Two thousand people signed our petition asking for “money proposed for the Dingwall Road loop to be spent instead on longer trams and longer platforms to cope”. The petition was handed over to London Mayor Boris Johnson last week by London Assembly Member Caroline Pidgeon, the transport committee vice-chair at City Hall, on behalf of a cross-party group which had organised the petition.
This petition was signed by four times the number of people that responded to the Transport for London consultation.
Soon to be a scene from history, a tram crossing the Dingwall Road junction headed for Beckenham Junction
Our trams are crowded. We would agree with money spent on extra trams, dualled track or anything that actually adds capacity to the tram network.
But most of the £28 million cost of this loop is to move utility pipes out of the way of track, and would actually cut the tram system into two, instead of adding extra passenger capacity.
A large percentage – perhaps most – of the project’s budget is being spent on moving phone, gas, electricity and sewer service pipes out of the way, so that when BT or British Gas want to dig up the road, the tram services won’t be interrupted – even though they still interrupt the trams for plenty of other reasons, such as track replacement and “Connected Croydon” works.
Most importantly, services positioned under platforms would cause nothing like the same interruption to the trams if the utility providers need to replace them – especially if the platforms are lengthened by one metre, so the tram doors could be opened in places where the platform was not being dug up.
British Gas, BT and the other utility providers have a reputation for overcharging for the cost of moving their services, and that seems to be the case here, prompting some of us when seeing the costs being charged to wonder whether they are being provided with gold-plated pipes.
We are saying the £28 million cost of the Dingwall Road loop could be better spent, with about £8 million on longer platforms and £20 million spent on buying eight extra trams, which would enable 16 of the existing tram fleet to be coupled together – providing longer trams without loss of frequency of services. Extra trams could be stabled overnight at Wimbledon and on dualled track to Elmers End.
Our group – which includes several transport and engineering professionals – have investigated TfL’s worries about the costs of longer platforms, and we have even got quotes from the spare parts department of tram manufacturers Bombardier about the cost of couplers. Longer platforms and trams are a better use of £28 million than a loop to nowhere.
Our group had a meeting with TfL at City Hall, where the officials conceded the need for longer trams. TfL’s director Sharon Thompson said so at that meeting and they also showed us drawings of how they were investigating how to lengthen trams – albeit to 43 metres long, made up of three cars. Those written studies prove also that they are seriously thinking about longer trams.
We then went away and sent back a response showing solutions to the coupler cost, straight platforms and the Old Town traffic junction issues they raised. We doubled our original cost estimate to £8 million to include those solutions. But TfL are only talking about longer trams in 2025, when the current trams “life expire”. We are saying the big need for increased capacity (the spike rise in their graph) will be earlier, in 2020 – when the Westfield shopping mall is due to open – so we need coupled trams sooner than life expiry.
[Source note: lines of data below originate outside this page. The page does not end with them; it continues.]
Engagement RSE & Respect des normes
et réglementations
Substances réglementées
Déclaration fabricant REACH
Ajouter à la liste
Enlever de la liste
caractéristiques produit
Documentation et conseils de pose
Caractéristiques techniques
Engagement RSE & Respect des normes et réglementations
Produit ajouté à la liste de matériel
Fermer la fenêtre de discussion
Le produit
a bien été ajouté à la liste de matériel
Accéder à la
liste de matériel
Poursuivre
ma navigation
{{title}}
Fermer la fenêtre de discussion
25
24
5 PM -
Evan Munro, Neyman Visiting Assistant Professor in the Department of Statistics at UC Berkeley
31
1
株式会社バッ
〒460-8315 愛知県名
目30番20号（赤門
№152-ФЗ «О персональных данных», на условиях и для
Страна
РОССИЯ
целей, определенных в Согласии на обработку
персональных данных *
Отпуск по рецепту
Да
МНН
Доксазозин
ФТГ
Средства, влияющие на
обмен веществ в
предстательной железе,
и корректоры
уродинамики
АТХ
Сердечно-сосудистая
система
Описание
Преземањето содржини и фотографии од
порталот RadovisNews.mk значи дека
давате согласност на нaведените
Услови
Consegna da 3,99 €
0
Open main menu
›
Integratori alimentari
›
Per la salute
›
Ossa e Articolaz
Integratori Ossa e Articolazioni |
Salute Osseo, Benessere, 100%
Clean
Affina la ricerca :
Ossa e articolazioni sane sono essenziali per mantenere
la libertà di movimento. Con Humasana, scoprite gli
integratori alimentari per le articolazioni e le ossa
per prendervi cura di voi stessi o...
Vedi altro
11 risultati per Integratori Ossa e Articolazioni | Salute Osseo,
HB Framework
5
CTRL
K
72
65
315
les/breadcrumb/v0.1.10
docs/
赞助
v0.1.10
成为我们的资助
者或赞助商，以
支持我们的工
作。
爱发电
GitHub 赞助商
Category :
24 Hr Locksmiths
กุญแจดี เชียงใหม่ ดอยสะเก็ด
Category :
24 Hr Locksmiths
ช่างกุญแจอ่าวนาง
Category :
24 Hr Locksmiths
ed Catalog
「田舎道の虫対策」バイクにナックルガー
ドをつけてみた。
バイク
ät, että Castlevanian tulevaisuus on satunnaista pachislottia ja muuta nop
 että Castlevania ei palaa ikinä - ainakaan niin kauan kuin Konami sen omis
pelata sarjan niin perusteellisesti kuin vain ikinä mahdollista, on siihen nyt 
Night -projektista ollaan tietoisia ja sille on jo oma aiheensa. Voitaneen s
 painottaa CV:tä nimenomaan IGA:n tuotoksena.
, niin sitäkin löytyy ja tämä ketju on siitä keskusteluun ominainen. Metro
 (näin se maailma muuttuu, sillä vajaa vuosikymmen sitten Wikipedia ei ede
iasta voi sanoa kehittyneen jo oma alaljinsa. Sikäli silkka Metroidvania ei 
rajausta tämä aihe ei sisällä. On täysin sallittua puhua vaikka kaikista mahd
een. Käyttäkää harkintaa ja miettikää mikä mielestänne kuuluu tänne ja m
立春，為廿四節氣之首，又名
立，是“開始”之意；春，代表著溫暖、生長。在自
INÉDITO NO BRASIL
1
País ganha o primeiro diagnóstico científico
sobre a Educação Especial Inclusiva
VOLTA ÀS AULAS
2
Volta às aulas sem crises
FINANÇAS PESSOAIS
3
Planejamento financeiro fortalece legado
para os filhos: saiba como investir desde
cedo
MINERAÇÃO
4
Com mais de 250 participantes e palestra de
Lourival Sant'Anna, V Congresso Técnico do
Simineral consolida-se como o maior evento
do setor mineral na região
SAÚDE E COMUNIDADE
There is also a compelling financial reason for ensuring that the £15 million provided by Westfield towards tram improvements is wisely spent, on increasing capacity, rather than those gold-plated utility pipes: with cuts in public spending likely to impact for a decade, this may be the only opportunity to get money to spend on longer trams.
The Transport for London Dingwall loop which they intend to impose on the tram network, for the benefit of utility providers, rather than passengers
And there’s another reason why we need longer trams, rather than just more two-car trams operating on the network. Where we already have trams at five-minute intervals, we don’t need more frequency – we need longer trams. Trams are already bunching up on the Elmers End route – where rush hour trams are often held up because they are too overcrowded for the doors to be closed. Meanwhile an emptier tram catches up and unlike a bus, it cannot overtake.
Those two trams would be better run as one tram coupled together. Coupled trams double capacity while halving how many trams cross each of the 17 road junctions on the route. Longer trams thus hold up other traffic (like buses) less.
Our campaign has gone cross-party with meetings with Labour and UKIP supporters, too.
As the chair of Croydon’s Liberal Democrats, I am quite willing to take any politics out of this. I am just using any political connections I have to further this goal – of more capacity for our trams. Let’s join together for the same aim – and make sure that limited resources of public or Westfield money is focused on carrying more people to our shops, instead of just paying for pipes under a loop designed to curtail cross-town trams.
In the meantime, Wimbledon’s new platforms have just opened – but they are just too short for coupled trams. The Wimbledon design clearly predated TfL’s acceptance of the need for longer trams.
They are already playing catch-up with their own demand graph, talking of waiting until “life expiry” in 2025 before they buy longer trams – and even then talking of 50 per cent longer trams to cope with 100 per cent more people.
Our existing trams can be coupled together to provide 100 per cent more capacity where it is needed without causing extra traffic problems as they cross Wellesley Road or any other junction. Westfield shoppers are better served by that extra capacity, instead of wasting Westfield’s money paying service companies to move pipes out of the way of useless new bits of track on the Dingwall loop. If any trams need to turn around, it is at rush hours only – and the third platform at East Croydon is already used for that purpose. It could easily turn five trams an hour around, without spending £28 million.